Io, squillante voce di Gandersheim Rosvita: poetessa alla corte di Sassonia

di Claudia Babudri

Rosvita, probabilmente nata attorno al 935 d.C., fu poetessa e donna di elevata cultura. Visse nel monastero di Gandersheim  in qualità non di monaca ma di canonichessa, ovvero una delle  virgines non velatae, donne consacrate al secolo ma soggette a restrizioni meno rigide.  Infatti, nel monastero di professione benedettina, vi era regime misto in quanto affianco alle monache c’erano anche le canonichesse. Costoro, alla fine del X secolo, con il trasferimento delle monache nel vicino chiostro di Santa Maria, rimasero le uniche abitanti di Gandersheim.  Mal tollerate dalla chiesa, le canonichesse erano gradite all’aristocrazia in quanto escamotage utile per liberarsi delle figlie nubili.

Non sappiamo quando Rosvita entrò effettivamente in monastero ma possiamo farci una idea dell’origine della sua cultura approfondendo il secolo in cui visse: il X. Sottovalutato, visto come il “secolo di ferro”, sempre ridotto a periodo culturalmente sterile, stupisce per la quantità di dotti e intellettuali che lo popolarono e con cui la nostra protagonista ebbe contatti.

Brunone era il fratello di Ottone I. Fu duca di Lorena, arcivescovo di Colonia e infine Cancelliere del regno.

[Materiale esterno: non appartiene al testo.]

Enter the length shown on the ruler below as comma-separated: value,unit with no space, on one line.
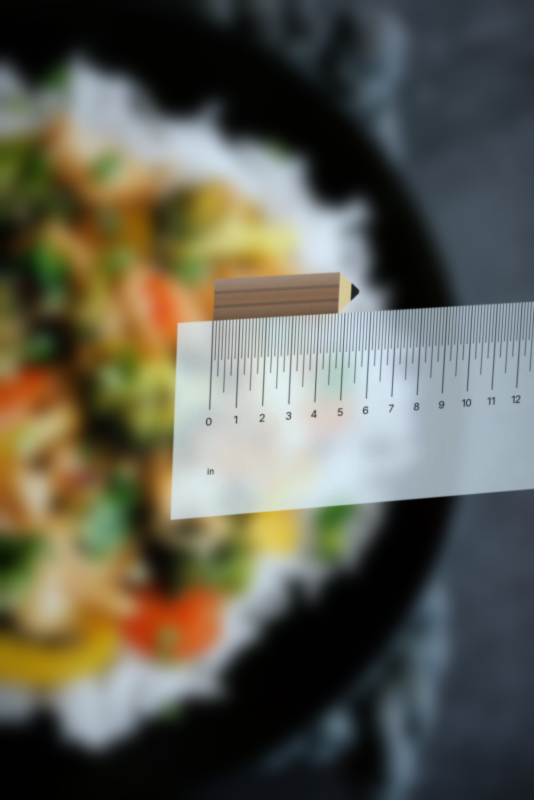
5.5,in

Secondo Rosvita era l’uomo più colto del suo tempo, tramite tra Gandersheim e la corte imperiale. Il precettore di Brunone fu Raterio, dotto e intellettuale di corte, grande estimatore di Terenzio, al quale Rosvita dedicò le Gesta Ottoniis, poema in esametri leonini in cui si lodano le imprese della casata di Sassonia.

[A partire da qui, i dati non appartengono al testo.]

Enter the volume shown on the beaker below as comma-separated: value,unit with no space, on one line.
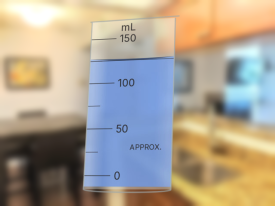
125,mL
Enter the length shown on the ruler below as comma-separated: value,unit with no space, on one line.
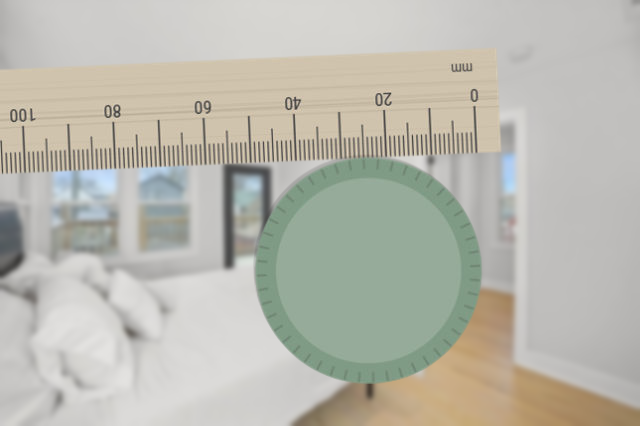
50,mm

Oltre uomini di spicco, il X secolo fornisce anche donne esemplari: la badessa di Gandersheim Gerberga e sua sorella Edvige. Storicamente nota per aver retto il ducato di Svevia dopo la morte del marito Burcardo, Edvige fu donna colta e di carattere. Decantata negli scritti vergati da Ekkeardo IV, storico dell’abbazia di San Gallo, fu tramite tra quest’ultimo e Gandersheim.

Dunque, Rosvita si formò in questo clima culturalmente vivo.  Convinta sostenitrice della castità, nei suoi elaborati trattò sempre argomenti di natura sacra e cristiana: in versi raccontò la vita della Vergine o l’ultimo discorso pronunciato da Gesù agli Apostoli attingendo da fonti apocrife. Il suo intento non era teologico ma di formazione spirituale e morale.  Alla presenza della grazia divina si mostrano i suoi protagonisti, giusti e umili, pronti a combattere contro i malvagi e i superbi. Con grande maestria ella narra del martirio di Gallicano, comandante dell’esercito di Costantino convertitosi al Cristianesimo, e dei suoi ufficiali Giovanni e Paolo.

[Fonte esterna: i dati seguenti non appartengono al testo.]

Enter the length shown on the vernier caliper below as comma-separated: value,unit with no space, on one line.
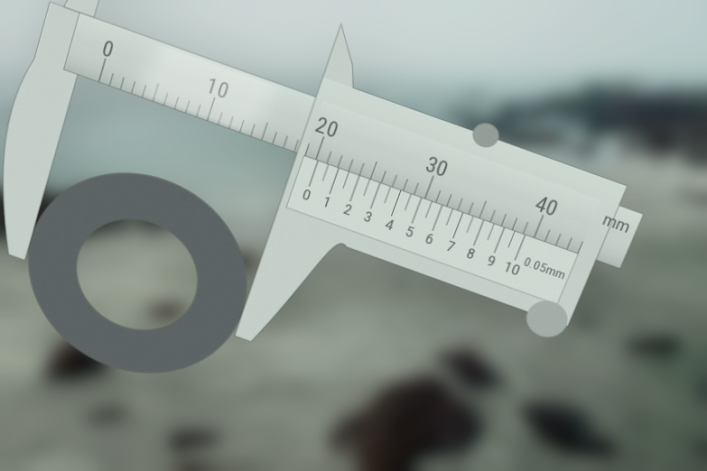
20.2,mm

Descrisse il ravvedimento di Maria e Taide, due prostitute riscattate dalla fede in Cristo. È interessante il modo in cui Rosvita delinea la figura femminile: le sue eroine si battono contro i nemici fino allo stremo delle forze. Se virgines cristianae, anelano al matrimonio celeste con il Signore.

Per quanto riguarda i modelli di riferimento citiamo Boezio, Alcuino e sant’Agostino, anche se l’utilizzo della prosa rimata avrebbe alcuni echi terenziani. In effetti, nel Medioevo, i versi del grande poeta latino venivano intesi non come poesia ma prosa. Come in Terenzio, anche nella produzione di Rosvita i suoi personaggi ricorrono al travestimento.

Tra costoro, figura il confidente, colui che confortava e aiutava l’innamorato. Se nel modello antico questo personaggio si limitava al mero sostegno morale, nelle opere di Rosvita il confidente tenta materialmente di dissuadere il protagonista di compiere azioni malsane. Altre volte, è complice di atti poco onorevoli.

Le opere della nostra poetessa, forse un tempo destinate alla sola lettura ad alta voce, sono state d’ispirazione per i nostri tempi moderni. Nel 1975, al teatro Maxim Gorki di Berlino, Peter Hacks  mise in scena una rilettura teatrale in cinque atti della produzione di Rosvita. La nostra autrice ritornò come fonte d’ispirazione nell’opera Confederacy of Dunces di J. Kennedy Toole, in cui diviene modello per il giovane medievista disoccupato Ignatius A. Reilly, protagonista della storia.